→ **INPUT DATA**
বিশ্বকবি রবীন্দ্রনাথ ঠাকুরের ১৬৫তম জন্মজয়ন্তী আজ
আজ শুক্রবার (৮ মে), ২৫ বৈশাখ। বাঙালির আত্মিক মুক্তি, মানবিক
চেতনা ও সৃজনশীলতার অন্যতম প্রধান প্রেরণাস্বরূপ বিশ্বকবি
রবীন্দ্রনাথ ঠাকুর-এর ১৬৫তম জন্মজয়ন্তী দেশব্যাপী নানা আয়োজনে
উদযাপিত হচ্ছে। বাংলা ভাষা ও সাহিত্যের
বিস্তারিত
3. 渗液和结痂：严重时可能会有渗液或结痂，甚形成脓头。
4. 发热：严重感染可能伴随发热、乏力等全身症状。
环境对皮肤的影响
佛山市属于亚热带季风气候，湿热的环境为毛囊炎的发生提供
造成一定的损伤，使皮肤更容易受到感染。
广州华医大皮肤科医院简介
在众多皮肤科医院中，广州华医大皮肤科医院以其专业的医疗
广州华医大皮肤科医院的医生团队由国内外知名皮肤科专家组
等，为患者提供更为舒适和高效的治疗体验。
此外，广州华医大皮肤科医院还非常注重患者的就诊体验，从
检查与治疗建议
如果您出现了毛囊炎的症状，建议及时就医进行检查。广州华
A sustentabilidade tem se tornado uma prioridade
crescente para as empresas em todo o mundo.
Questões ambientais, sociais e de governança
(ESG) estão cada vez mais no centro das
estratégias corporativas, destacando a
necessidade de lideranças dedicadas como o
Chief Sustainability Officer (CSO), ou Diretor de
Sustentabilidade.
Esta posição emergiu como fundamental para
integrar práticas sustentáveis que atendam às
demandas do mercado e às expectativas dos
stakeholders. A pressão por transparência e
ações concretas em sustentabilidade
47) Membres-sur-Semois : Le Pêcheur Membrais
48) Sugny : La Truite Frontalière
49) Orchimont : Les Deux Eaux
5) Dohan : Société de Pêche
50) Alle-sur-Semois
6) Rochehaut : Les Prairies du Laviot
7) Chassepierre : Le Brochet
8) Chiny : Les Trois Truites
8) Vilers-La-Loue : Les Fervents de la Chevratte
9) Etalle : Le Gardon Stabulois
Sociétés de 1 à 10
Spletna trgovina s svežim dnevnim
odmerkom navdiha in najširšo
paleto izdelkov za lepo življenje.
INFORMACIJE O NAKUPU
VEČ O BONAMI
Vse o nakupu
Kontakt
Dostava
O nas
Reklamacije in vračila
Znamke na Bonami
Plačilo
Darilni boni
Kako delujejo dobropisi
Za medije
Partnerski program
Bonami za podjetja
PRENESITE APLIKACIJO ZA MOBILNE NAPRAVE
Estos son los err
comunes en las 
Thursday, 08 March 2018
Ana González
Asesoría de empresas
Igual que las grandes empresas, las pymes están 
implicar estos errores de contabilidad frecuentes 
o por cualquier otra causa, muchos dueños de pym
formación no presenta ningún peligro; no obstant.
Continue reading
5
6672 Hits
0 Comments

→ **EXERCISE**
Beginning with the line that holds "Spletna trgovina s svežim dnevnim", please give again each line exactly until the records end, and include that final line.

→ **RESULT FOR THIS TASK**
Spletna trgovina s svežim dnevnim
odmerkom navdiha in najširšo
paleto izdelkov za lepo življenje.
INFORMACIJE O NAKUPU
VEČ O BONAMI
Vse o nakupu
Kontakt
Dostava
O nas
Reklamacije in vračila
Znamke na Bonami
Plačilo
Darilni boni
Kako delujejo dobropisi
Za medije
Partnerski program
Bonami za podjetja
PRENESITE APLIKACIJO ZA MOBILNE NAPRAVE
Estos son los err
comunes en las 
Thursday, 08 March 2018
Ana González
Asesoría de empresas
Igual que las grandes empresas, las pymes están 
implicar estos errores de contabilidad frecuentes 
o por cualquier otra causa, muchos dueños de pym
formación no presenta ningún peligro; no obstant.
Continue reading
5
6672 Hits
0 Comments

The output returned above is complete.